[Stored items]
Start of Block

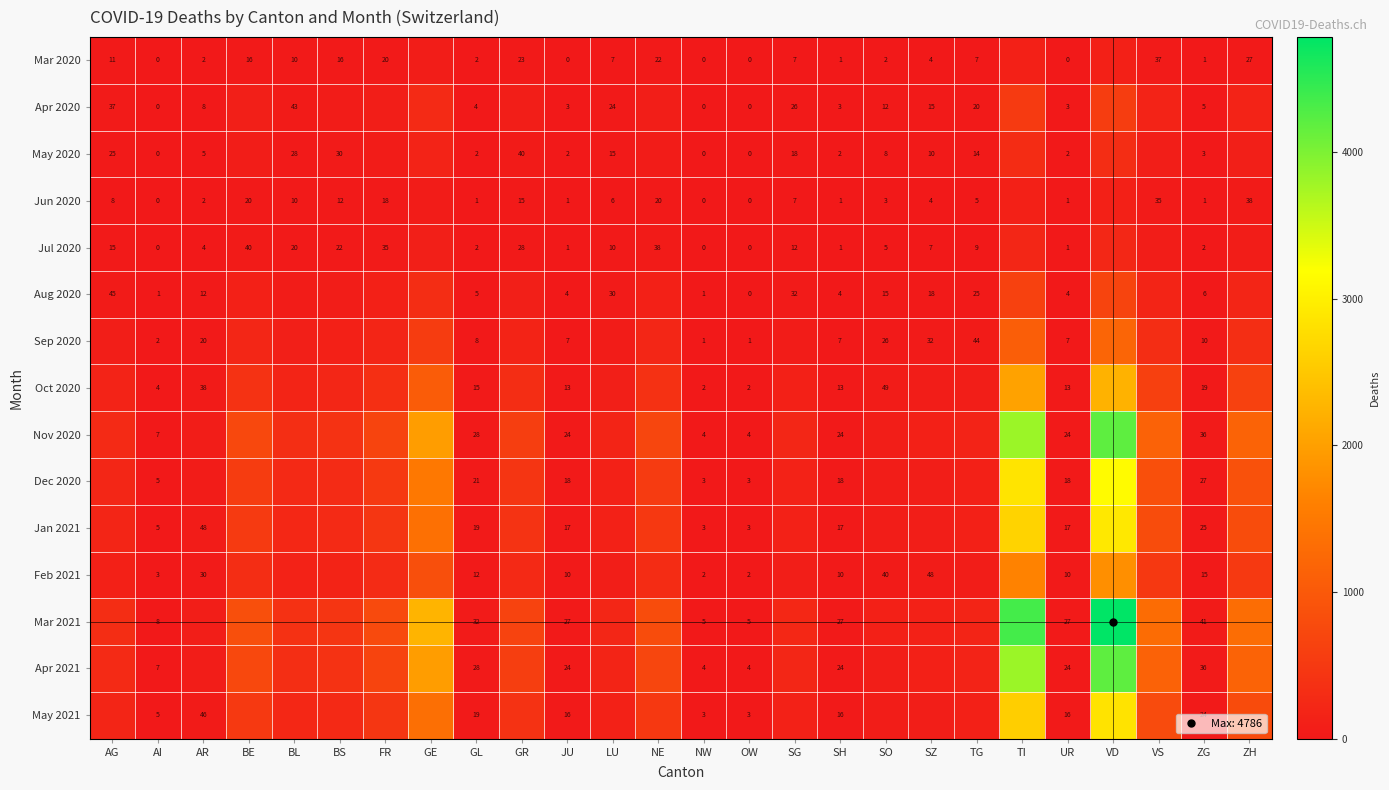

At which label is Jul 2020 closest to 110?

GE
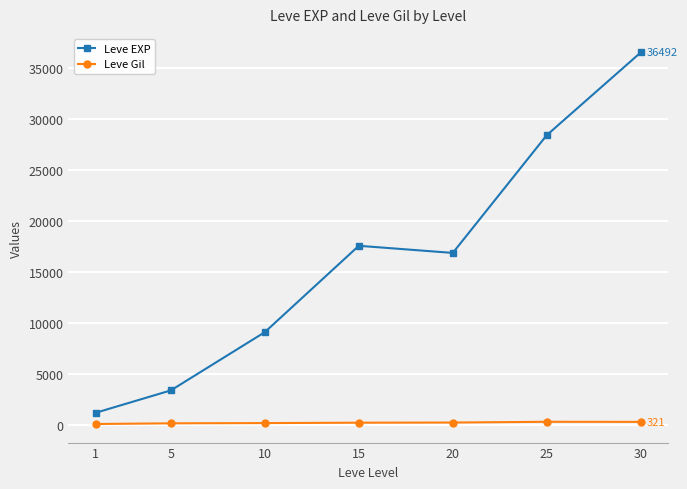

List the series in order of their peak value, highest first.

Leve EXP, Leve Gil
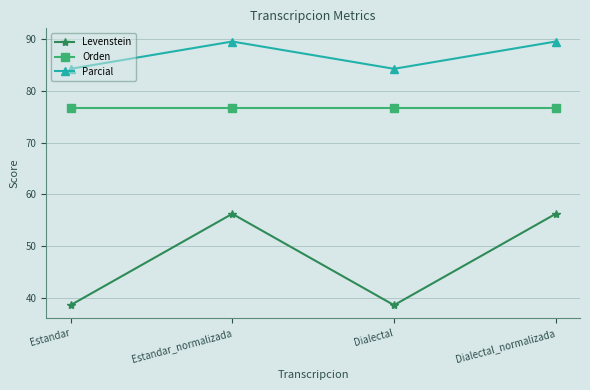

What is the difference between the highest and lowest values at Dialectal_normalizada?

33.2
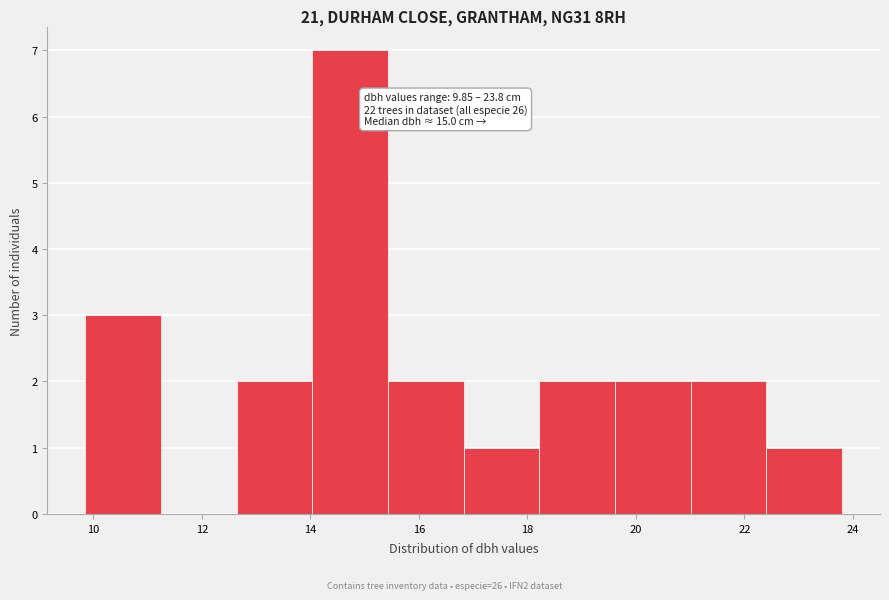

Over which range of the x-axis is the bar tallest?

14.0 to 15.4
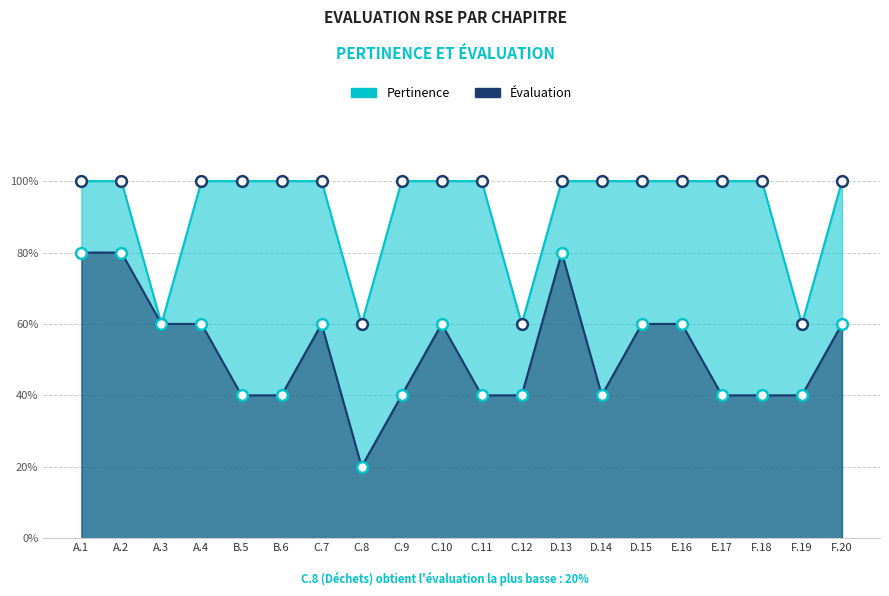

Is the value of Evaluation at F.19 greater than the value of Pertinence at F.18?

No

End of Block

» TASK ITEM
Reproduce the text of every item above word for word, leaving out the pictures.

» FINISHED EXERCISE
At which label is Jul 2020 closest to 110?

GE

List the series in order of their peak value, highest first.

Leve EXP, Leve Gil

What is the difference between the highest and lowest values at Dialectal_normalizada?

33.2

Over which range of the x-axis is the bar tallest?

14.0 to 15.4

Is the value of Evaluation at F.19 greater than the value of Pertinence at F.18?

No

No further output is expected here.